Brian's first two initials, B.J., which he was forced to repeat constantly when identifying himself to upperclassmen or the sentry, had immediately earned him the nickname "Blowjobs". It was a source of constant embarrassment to him and he was tormented with it daily, in spite of his family name. Old Families boys who came to VMI tended to have it even harder than ordinary Rats, because the upperclassmen felt driven to prove there was no favouritism. There wasn't, not as far as Christian could see, but it made life even harder for the Old Families sons among this year's Rat class than it was for boys from more ordinary families.

But if Brian didn't care for his nickname, he didn't show it. Not in his expression, for that would've been noticed immediately, nor in his voice when he replied.

"Sir, I am not calling you a liar, sir. I further apologize for my Brother Rat interrupting you, and for the both of us causing you undue agitation, sir!"

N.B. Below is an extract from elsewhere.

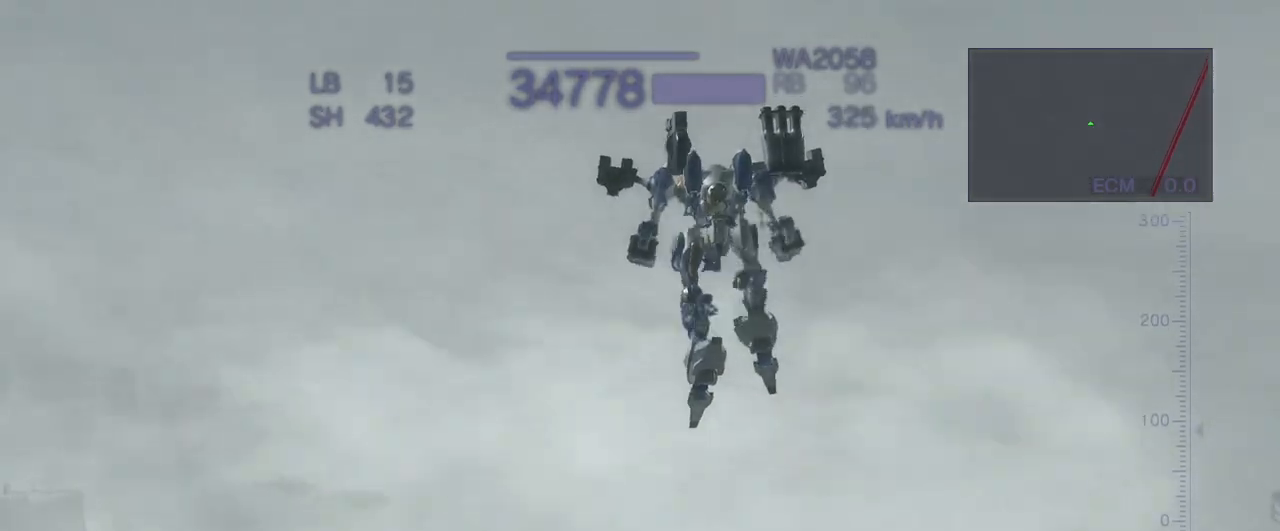
{"buttons": ["CROSS"], "left_stick": "up", "events": [[217, "CROSS", "down"], [333, "SQUARE", "down"], [500, "SQUARE", "up"]]}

The three Third Classmen laughed; Auburn clapped his hands. "Nice, Rat! Very nice! Spoken like a true Virginia gentleman. I almost feel like letting you Rats go." He paused, looking between them. "But I think that'd be letting you guys off easy. And we don't do things the easy way at the Institute- do we, Rats?"

"Sir, no, sir!" the two boys shouted together.

"How do we do them, Rats?" Auburn asked.

"The hardest way possible, sir!"

"Because anything less would make us damn Yankee pansies, Rats!"

"Sir, yes, sir!"

Standing in front of Christian now, the dark-haired corporal looked at Christian, his eyes hidden under the black visor of his cap. "What's that next to you, Rat?"

Wisely not moving his head as Auburn pointed, Christian raised his voice and responded, "My Brother Rat, sir!"

"Your what?"

"My Brother Rat, sir!" Christian shouted.

"Aw, lissen to the little boy, mumblin' to himself," Mercer drawled mockingly.

"Louder, Rat!" Auburn demanded.

"My Brother Rat, sir!" Christian screamed it until his voice broke.

Brian d'Arbanville screamed it with him.

"Together, Rats!"

Chanting it now, Christian and Brian yelled "Brother Rat! Brother Rat!" Just as loud as they could, their shouts echoing throughout the barracks.

Finally, after the two of them had yelled into the frigid air for almost three minutes, Auburn barked, "Shut up, Rats!"

Into the abrupt silence that descended, Auburn said, "I'm disappointed, Rats. That was pathetic. But it'll do for now. You two-"

Starting low, and gaining volume every second, the whirring sound of an air raid siren winding up began. In seconds, it became a high-pitched, keening wail. Falling off, it quickly rose to a wail again. Rising and falling off, rising and falling off. All around the barracks, doors opened and cadets came out, looking around, at each other, and skyward in confusion.

"What the fuck…?" Auburn said, staring up at the night sky.

"We've already had the drill for this month," Stutz remarked.

"Shit, we've had enough drills for the whole goddamn war!" Mercer replied.

Christian was abruptly seized with terror; with the realization that this was simply not any kind of drill or exercise. "Sir," he began, "Request permission to speak, sir!"

"Shut up with the sir sandwiches, Rat!"

Cadet Colonel Andrew Rogers shouted it as he banged open the door to his room and came running over, his roommates and fellow cadet officers rushing up behind him.

"What the fuck are you people standing around for?!" Rogers screamed, running out into the courtyard. "Get out of bed! Now, now, now! Move it!"

The regimental sergeant major came running down off the second level, hollering about everyone falling in by company outside the barracks.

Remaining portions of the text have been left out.